Homeland
Security Threatens to Punish Staff for Reading Washington Post NSA
Articles
19
July, 2013
The
Washington Post recently
obtained a Department of Homeland Security (DHS) memo
that warned staff not to read articles -- get this -- printed in the
Washington Post that covered whistleblower revelations about
classified information.
Specifically,
DHS -- and we are not making this up -- implied that there could be
legal repercussions for employees who read Washington Post stories
about whistleblowers and the information that they disclose. In
particular, a DHS memo prohibited reading of such articles from any
computer outside of the DHS office:
The
Department of Homeland Security has warned its employees that the
government may penalize them for opening a
Washington Post article containing
a classified slide that shows how the National Security Agency
eavesdrops on international communications.
An
internal memo from DHS headquarters told workers on Friday that
viewing the document from an “unclassified government workstation”
could lead to administrative or legal action. “You may be violating
your non-disclosure agreement in which you sign that you will protect
classified national security information,” the communication said.
The
memo said workers who view the article through an unclassified
workstation should report the incident as a “classified data
spillage.”
"Classifed
data spillage." This "data spillage" is in the
press and on the web around the world -- and DHS is implying that the
NSA is monitoring employees use of computers outside the office to
see if they are reading such media coverage, so much for not spying
on Americans.
This
is so retro totalitarian, so Soviet and Stasi Kafkaesque, that it's
hard to believe. As a website TechDirt
comments:
"Got
that? Working for the government and merely
reading the news about things the government is doing might
subject you to legal action."
Of
course, if a co-worker who is an "Insider Threat" informant
sees you reading a whistleblower-related article in a print
newspaper, he or she may report you as a potential danger to national
security. This is not an exaggeration.
In
case you managed to miss stories about operation "Insider
Threat" (formally known as the National Insider Threat Policy),
this is the Obama administration's program to turn the hundreds of
thousands of people who work in the surveillance state apparatus into
stool pigeons. Of course, as in any police state apparatus, anyone
can report another person against whom they hold a personal grudge as
an "enemy of the state." I wish that all this were
hyperbolic fear mongering against some perfectly legitimage national
concerns, but it is not.
A
national policy on “insider threats” was developed by the Obama
Administration in order to protect against actions by government
employees who would harm the security of the nation. But under
the rubric of insider threats, the policy subsumes the seemingly
disparate acts of spies, terrorists, and those who leak classified
information.
The
insider threat is defined as “the threat that an insider will use
his/her authorized access, wittingly or unwittingly, to do harm to
the security of the United States. This threat can include
damage to the United States through espionage, terrorism, [or]

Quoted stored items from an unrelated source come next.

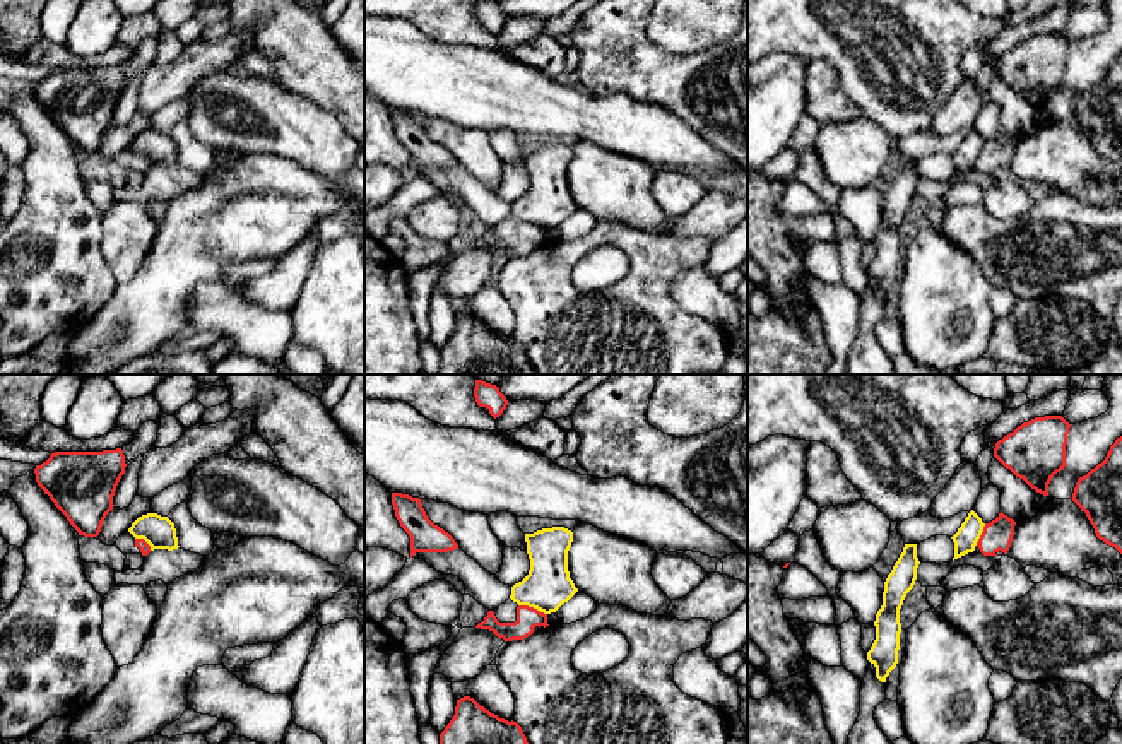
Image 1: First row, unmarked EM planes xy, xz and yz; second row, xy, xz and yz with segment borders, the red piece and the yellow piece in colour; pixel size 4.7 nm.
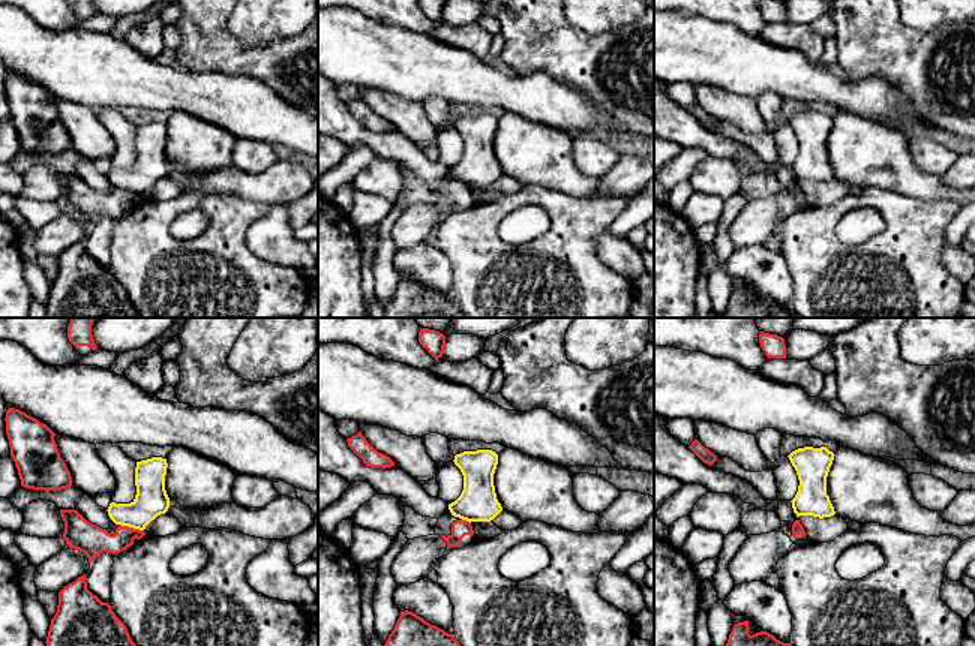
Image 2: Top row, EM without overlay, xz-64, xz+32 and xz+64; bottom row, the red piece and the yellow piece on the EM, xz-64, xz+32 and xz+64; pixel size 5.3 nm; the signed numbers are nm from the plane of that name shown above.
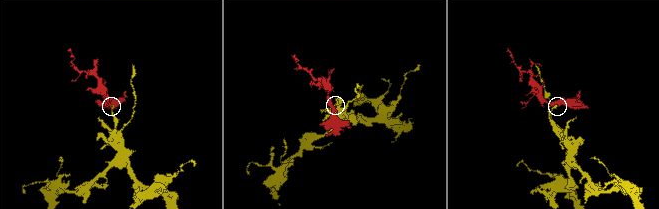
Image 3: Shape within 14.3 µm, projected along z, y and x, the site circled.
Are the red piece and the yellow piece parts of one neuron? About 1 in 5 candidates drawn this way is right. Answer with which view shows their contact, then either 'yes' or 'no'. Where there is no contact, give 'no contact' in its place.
contact in xz; no

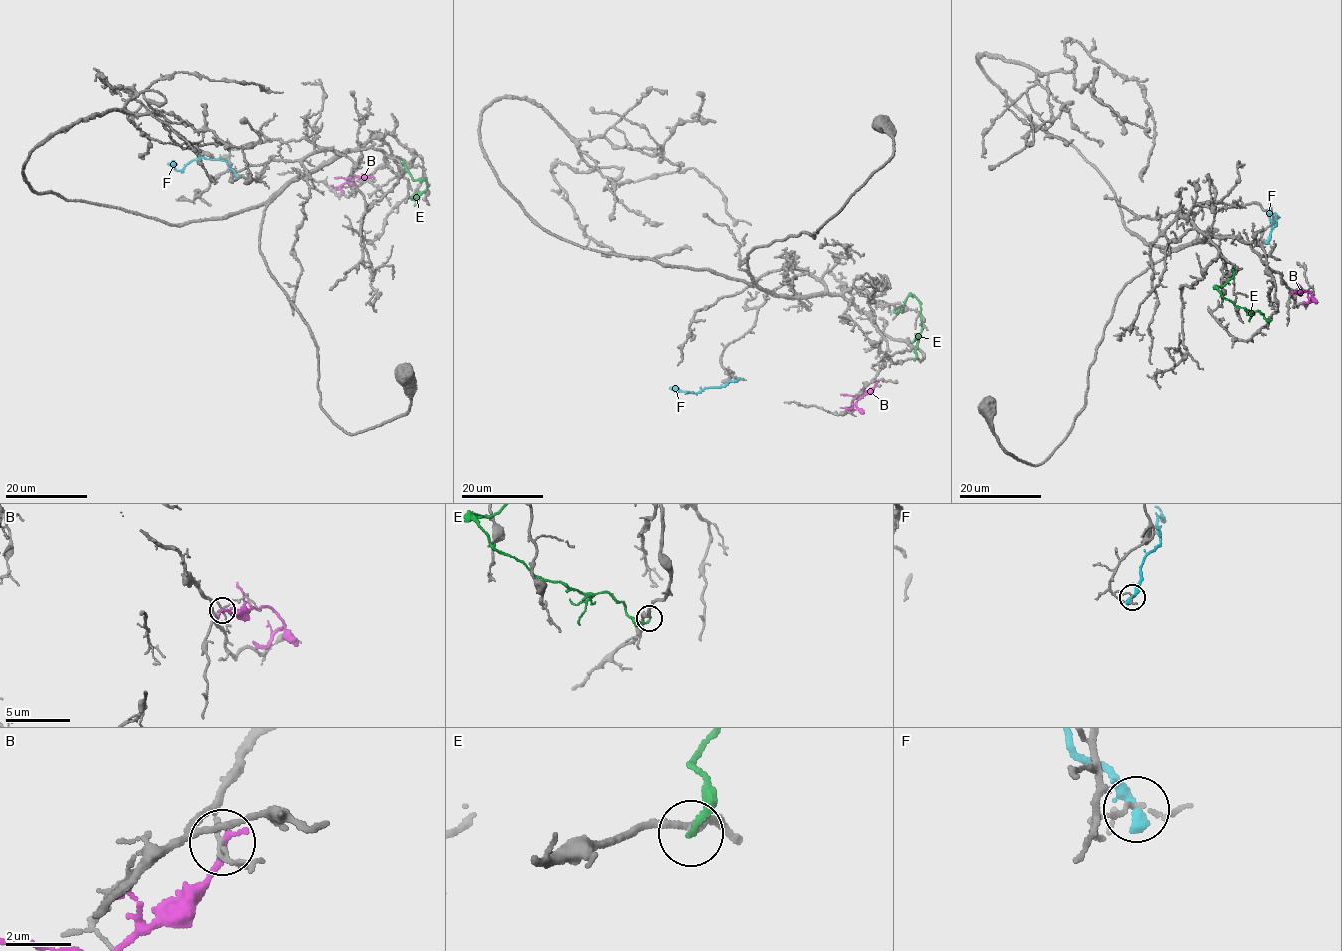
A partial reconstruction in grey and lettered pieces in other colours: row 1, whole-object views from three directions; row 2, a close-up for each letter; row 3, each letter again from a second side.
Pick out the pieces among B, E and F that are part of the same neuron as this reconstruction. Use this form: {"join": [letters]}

unauthorized disclosure of national security information,”
according to the newly disclosed National
Insider Threat Policy,
issued in November 2012.
One
of the implications of aggregating spies, terrorists and leakers in a
single category is that the nation’s spy-hunters and
counterterrorism specialists can now be trained upon those who are
suspected of leaking classified information.
Subsequent
articles on the "Insider Threat" program have revealed that
it is shabbily constructed and sets up an environment of co-workers
fearing each other.
A
BuzzFlash at Truthout reader sent in a satirical song performed by
the late Zero Mostel during the McCarthy era, when the FBI and
Congress were looking for "Commies under every table." The
refrain to Mostel's parody (paraphased) was: "Who's going to be
the man (or woman) watching the man (or woman) who's watching me?"
That's
a good question indeed in a surveillance state that has creeped
across the threshold into a state of fear, one in which you are
legally threatened for reading a public newspaper because of now
public information in it about your government.
In
such a nation, as happened in the nations of the former Soviet
empire, we are all "insider threats." We all have become
targets for spying because the government has superceded the rights
and legal protections of the individual.
The
goal has become the protection of the state apparatus -- and the
contracting firms receiving billions of dollars for surveillance
consultation -- not the security of the people who live in the state
-- or in this case the United States.